Researchers from the University of Surrey have developed a novel method of generating detailed 3D models of dogs using photographs, training the requisite artificial intelligence with computer-simulated canines from the popular video game Grand Theft Auto V (GTA V). It was traditionally challenging to apply existing 3D modeling techniques on animals due to their unpredictable movement and behaviour.
Modifying the game’s code to replace human characters with dog avatars, the researchers crafted a synthetic dog dataset comprising 27,900 frames from 118 videos. These videos hosted a variety of dog animations performing various actions such as sitting, walking, barking, and running across different environments.
This rich dataset, labelled DigiDogs, allowed for more accurate data collection compared to real-world methods, offering more variation in dog appearances and movements. The research team took advantage of Meta’s DINOv2 AI model, known for its robust generalization capabilities, fine-tuning it with the DigiDogs dataset. The goal was to enable the AI model to predict realistic 3D dog poses from single-view RGB images accurately.

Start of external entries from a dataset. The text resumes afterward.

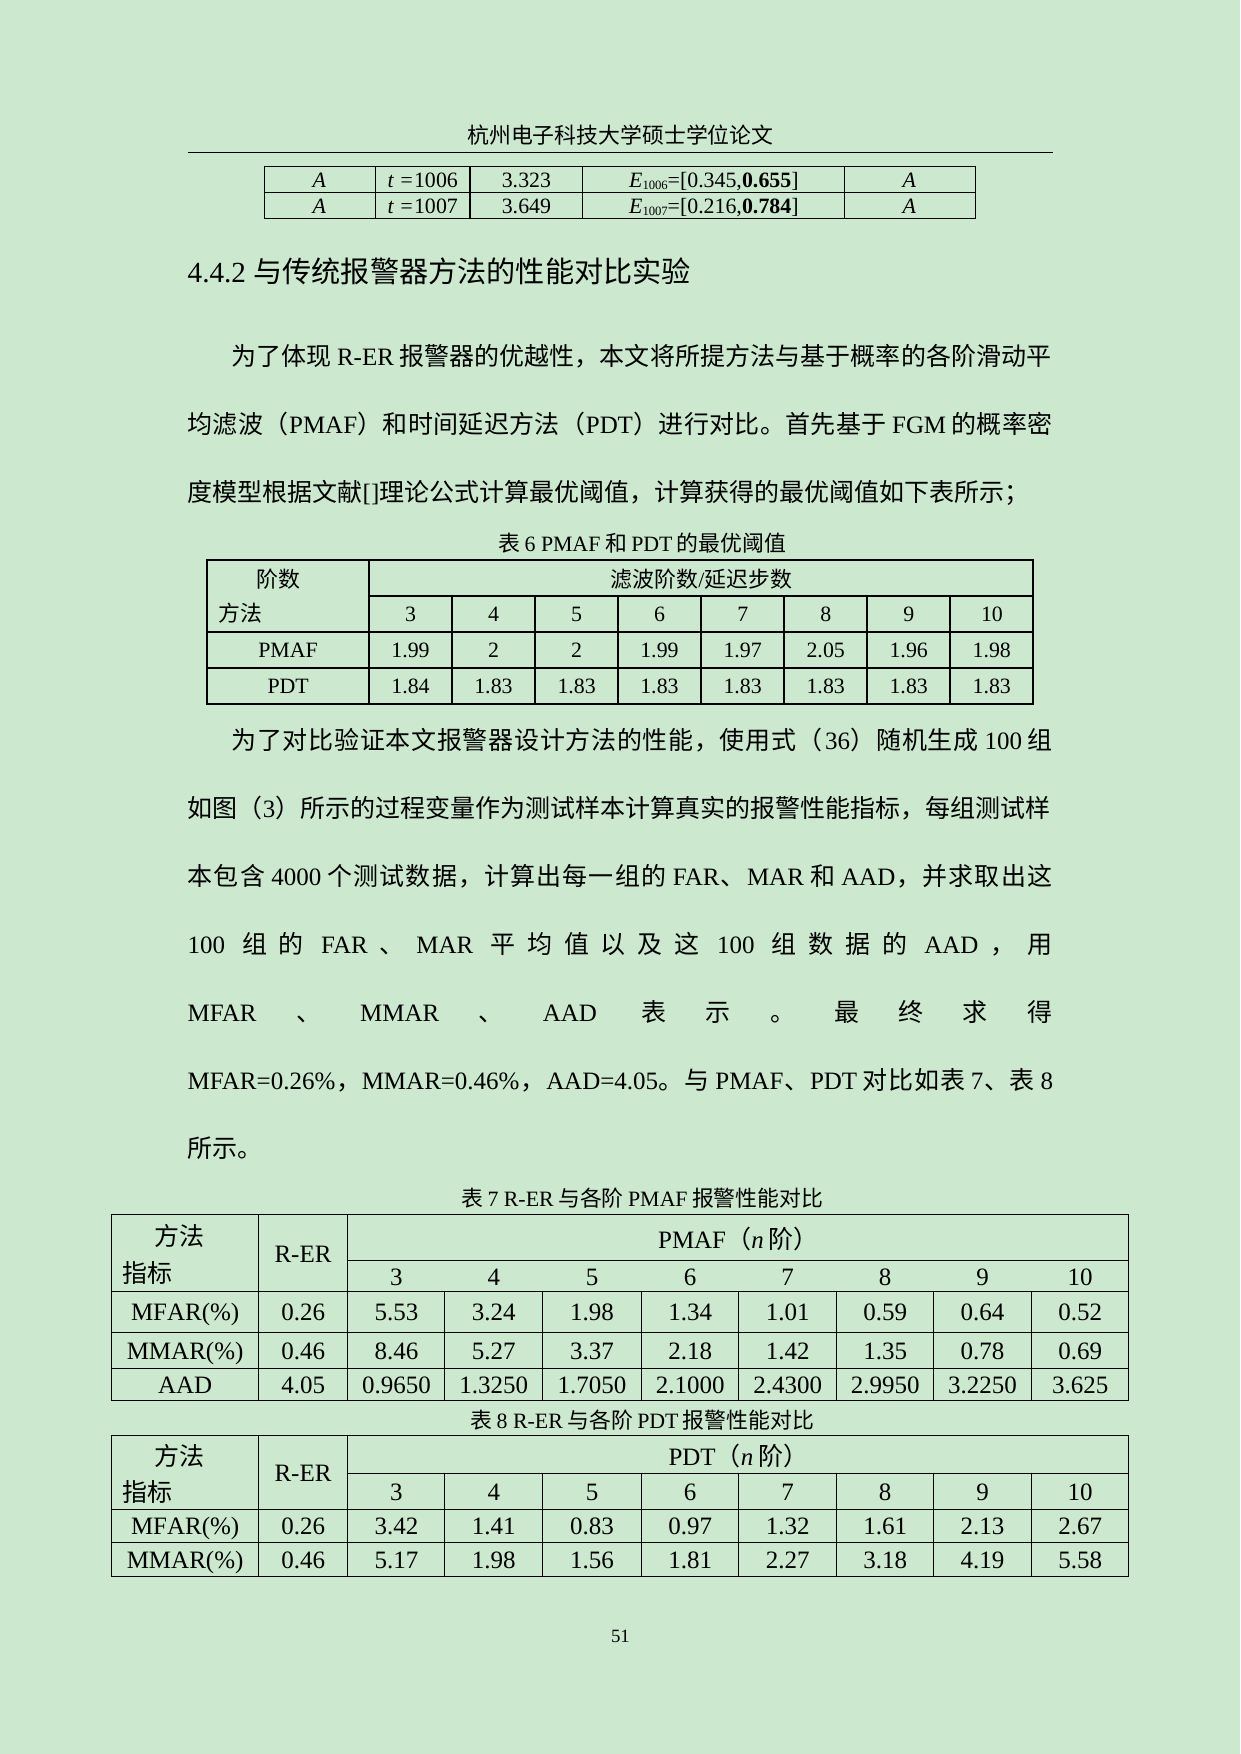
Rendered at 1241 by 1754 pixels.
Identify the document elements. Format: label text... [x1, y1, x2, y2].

table_cell t =1006 [376, 167, 469, 192]
table_cell 2.1000 [642, 1369, 738, 1400]
table_cell 5.27 [445, 1333, 542, 1368]
table_cell 1.97 [702, 633, 783, 667]
table_cell 0.78 [934, 1333, 1031, 1368]
table_cell 1.42 [739, 1333, 836, 1368]
table_cell 5 [543, 1474, 641, 1509]
table_cell 5 [536, 597, 617, 631]
table_cell A [265, 193, 375, 218]
table_cell A [845, 167, 975, 192]
table_cell 0.83 [543, 1510, 641, 1542]
table_cell PDT [208, 669, 368, 703]
table_cell 9 [868, 597, 949, 631]
table_cell A [845, 193, 975, 218]
table_header 阶数 方法 [208, 561, 368, 631]
table_cell 2 [536, 633, 617, 667]
table_cell 10 [1031, 1261, 1128, 1291]
table_cell 4 [445, 1261, 542, 1291]
table_cell 1.99 [370, 633, 451, 667]
table_cell 1.98 [445, 1543, 542, 1576]
table_cell 3.649 [471, 193, 582, 218]
table_cell 1.81 [642, 1543, 738, 1576]
table_cell 3.2250 [934, 1369, 1031, 1400]
table_cell 1.01 [739, 1292, 836, 1332]
table_cell 0.64 [934, 1292, 1031, 1332]
table_cell 1.99 [619, 633, 700, 667]
table_cell E1006=[0.345,0.655] [583, 167, 844, 192]
table_cell 2.13 [934, 1510, 1031, 1542]
text 表7 R-ER与各阶PMAF报警性能对比 [187, 1180, 1053, 1214]
table_cell 1.98 [543, 1292, 641, 1332]
table_cell 0.69 [1032, 1333, 1128, 1368]
table_cell t =1007 [376, 193, 469, 218]
table_cell 0.59 [837, 1292, 933, 1332]
subtitle 4.4.2 与传统报警器方法的性能对比实验 [187, 236, 1053, 304]
table_cell 5 [542, 1261, 641, 1291]
text 为了对比验证本文报警器设计方法的性能，使用式（36）随机生成100组如图（3）所示的过程变量作为测试样本计算真实的报警性能指标，每组测试样本包含4000个测试数据，计算出每一组的FAR、MAR和AAD，并求取出这100组的FAR、MAR平均值以及这100组数据的AAD，用MFAR、MMAR、AAD表示。最终求得MFAR=0.26%，MMAR=0.46%，AAD=4.05。与PMAF、PDT对比如表7、表8所示。 [187, 705, 1053, 1180]
table_cell 2.27 [739, 1543, 836, 1576]
text 表6 PMAF和PDT的最优阈值 [187, 525, 1053, 559]
table_cell 1.61 [837, 1510, 933, 1542]
table_header PDT（n阶） [348, 1436, 1128, 1473]
table_header R-ER [259, 1215, 347, 1291]
table_cell 0.26 [259, 1510, 347, 1542]
table_cell 3.323 [471, 167, 582, 192]
table_cell 4.05 [259, 1369, 347, 1400]
table_cell 1.83 [536, 669, 617, 703]
table_cell MMAR(%) [112, 1543, 258, 1576]
table_cell 1.41 [445, 1510, 542, 1542]
table_cell 0.9650 [348, 1369, 444, 1400]
table_cell PMAF [208, 633, 368, 667]
table_cell 1.83 [785, 669, 866, 703]
table_cell 7 [702, 597, 783, 631]
table_cell 1.83 [453, 669, 534, 703]
table_cell 5.53 [348, 1292, 444, 1332]
table_cell 1.96 [868, 633, 949, 667]
table_cell 8 [785, 597, 866, 631]
table_cell 6 [642, 1474, 738, 1509]
table_cell 8 [836, 1261, 933, 1291]
table_cell 1.35 [837, 1333, 933, 1368]
table_header 方法 指标 [112, 1215, 258, 1291]
table_cell 4 [453, 597, 534, 631]
table_cell 0.46 [259, 1333, 347, 1368]
text 表8 R-ER与各阶PDT报警性能对比 [187, 1401, 1053, 1435]
table_cell 3.18 [837, 1543, 933, 1576]
table_cell 6 [619, 597, 700, 631]
table_cell A [265, 167, 375, 192]
table_cell 7 [739, 1261, 836, 1291]
table_cell 4.19 [934, 1543, 1031, 1576]
table_cell 0.97 [642, 1510, 738, 1542]
table_header 方法 指标 [112, 1436, 258, 1509]
table_cell MFAR(%) [112, 1510, 258, 1542]
table_cell 5.17 [348, 1543, 444, 1576]
table_cell E1007=[0.216,0.784] [583, 193, 844, 218]
table_cell 3 [370, 597, 451, 631]
table_cell 1.83 [619, 669, 700, 703]
table_cell 0.52 [1032, 1292, 1128, 1332]
table_cell 1.3250 [445, 1369, 542, 1400]
table_cell 6 [641, 1261, 739, 1291]
table_cell 10 [951, 597, 1032, 631]
table_cell 2.18 [642, 1333, 738, 1368]
table_cell MMAR(%) [112, 1333, 258, 1368]
table_cell 3.37 [543, 1333, 641, 1368]
table_cell 2.9950 [837, 1369, 933, 1400]
text 为了体现R-ER报警器的优越性，本文将所提方法与基于概率的各阶滑动平均滤波（PMAF）和时间延迟方法（PDT）进行对比。首先基于FGM的概率密度模型根据文献[]理论公式计算最优阈值，计算获得的最优阈值如下表所示； [187, 321, 1053, 525]
table_cell 7 [739, 1474, 836, 1509]
table_cell 2.05 [785, 633, 866, 667]
table_header PMAF（n阶） [348, 1215, 1128, 1260]
table_cell 0.26 [259, 1292, 347, 1332]
table_cell 1.83 [951, 669, 1032, 703]
table_cell 1.32 [739, 1510, 836, 1542]
table_cell 3 [348, 1261, 445, 1291]
table_cell AAD [112, 1369, 258, 1400]
table_cell 1.84 [370, 669, 451, 703]
table_cell 5.58 [1032, 1543, 1128, 1576]
table_cell 9 [934, 1261, 1031, 1291]
table_cell 3.24 [445, 1292, 542, 1332]
table_cell 3.625 [1032, 1369, 1128, 1400]
table_header 滤波阶数/延迟步数 [370, 561, 1032, 595]
table_cell MFAR(%) [112, 1292, 258, 1332]
table_header R-ER [259, 1436, 347, 1509]
table_cell 2 [453, 633, 534, 667]
table_cell 0.46 [259, 1543, 347, 1576]
table_cell 2.67 [1032, 1510, 1128, 1542]
table_cell 1.83 [702, 669, 783, 703]
table_cell 1.98 [951, 633, 1032, 667]
table_cell 10 [1032, 1474, 1128, 1509]
table_cell 1.83 [868, 669, 949, 703]
table_cell 8.46 [348, 1333, 444, 1368]
table_cell 9 [934, 1474, 1031, 1509]
table_cell 1.56 [543, 1543, 641, 1576]
table_cell 2.4300 [739, 1369, 836, 1400]
table_cell 8 [837, 1474, 933, 1509]
table_cell 3 [348, 1474, 444, 1509]
table_cell 4 [445, 1474, 542, 1509]
table_cell 1.34 [642, 1292, 738, 1332]
table_cell 1.7050 [543, 1369, 641, 1400]
table_cell 3.42 [348, 1510, 444, 1542]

Comparison between models trained on the synthetic DigiDogs data and real-world datasets showed that the former produced more precise and lifelike 3D dog poses. The researchers verified the enhanced performance of the model through extensive qualitative and quantitative assessments. However, the team acknowledges that there is still room for improvement, particularly in predicting the depth aspect of images.
The successful development and application of the training procedure have wide-ranging potential implications. From ecology to animation, the method opens doors to improved performance in wildlife conservation and 3D object rendering for virtual reality. The paper detailing this method has won the Best Paper prize at the IEEE/CVF Winter Conference on Applications of Computer Vision.
This study delivers a significant step forward in 3D animal modelling. However, the team is aware that there’s more work to be done, especially in improving how the model predicts the depth aspect of the images. The study opens the door to better model performance in several areas, including wildlife conservation and 3D rendering for VR.